(Work order 1) According to the article on the Money Metals CEO's podcast interview, what was the price of gold around the time of the interview?

#### Excerpt provided ####

Money Metals CEO: Missing Gold Would Be a National Security Nightmare

March 12, 2025

In a recent episode of the Soar Financially podcast, host Kai Hoffmann sat down with Stefan Gleason, the President and CEO of Money Metals Exchange, to discuss shocking irregularities during decades-old Fort Knox gold audits, secret global gold flows, investor behavior, and the broader implications of sound money

Gold’s Price Drivers: Central Banks and Geopolitical Uncertainty

As of the interview, gold prices hovered near $2,900 per ounce, a level driven by multiple macroeconomic forces aside from just inflationary reasons. 

Gleason pointed to ongoing central bank buying, particularly from Asian nations like China, which has been removing bars from London vaults every month to increase its reserves. Even during periods when media reports suggested China had paused its acquisitions, trade data showed steady inflows of gold into the country.

Another major factor influencing gold prices is the weaponization of the U.S. dollar. Following the expulsion of Russia from the SWIFT system, many nations sought to reduce their dependence on the dollar, leading to an increase in gold demand.

#### Records supplied ####

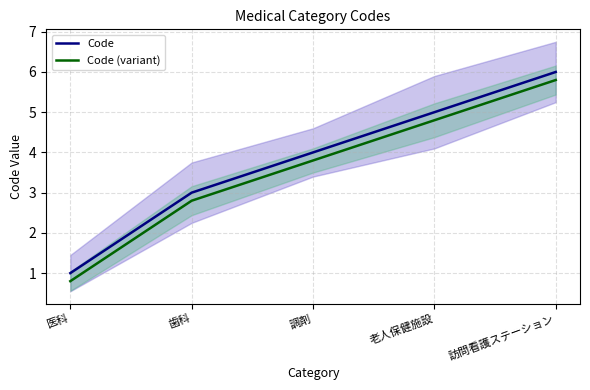

What is the total value across all series at 歯科?

5.8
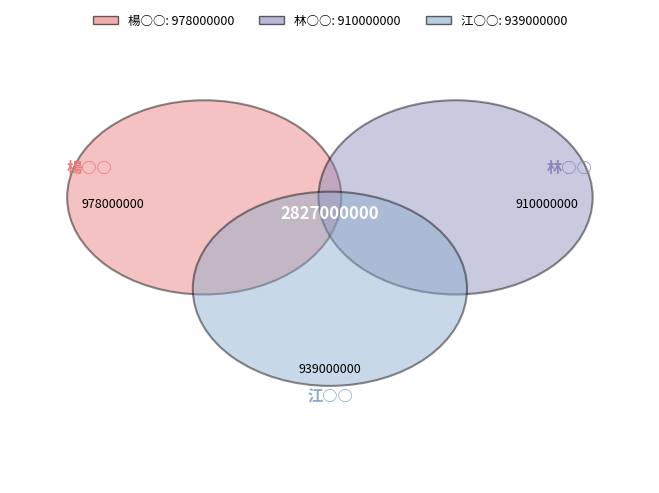

Which slice is the largest?

楊○○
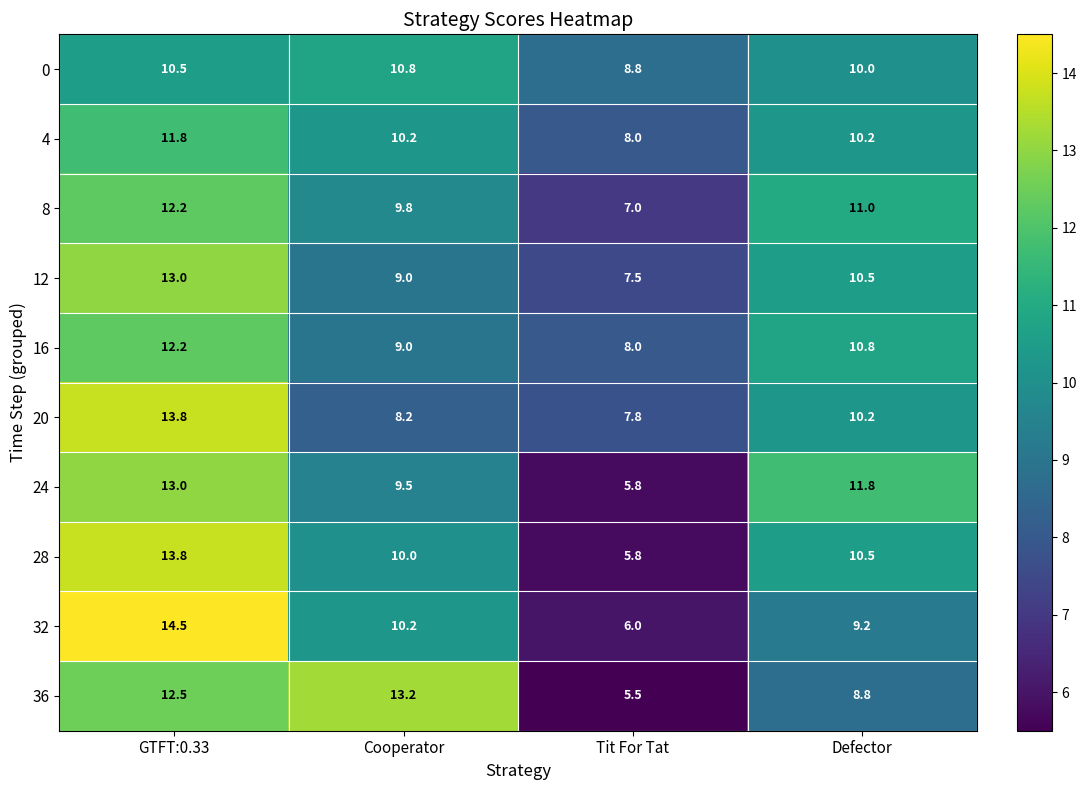

What is the average value of the 8 series?

10.0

####

(Work order 2) Write out all of the stored chart entries above word for word, leaving the pictures out.

(Answer area 1) Near $2,900 per ounce.

(Answer area 2)
What is the total value across all series at 歯科?

5.8

Which slice is the largest?

楊○○

What is the average value of the 8 series?

10.0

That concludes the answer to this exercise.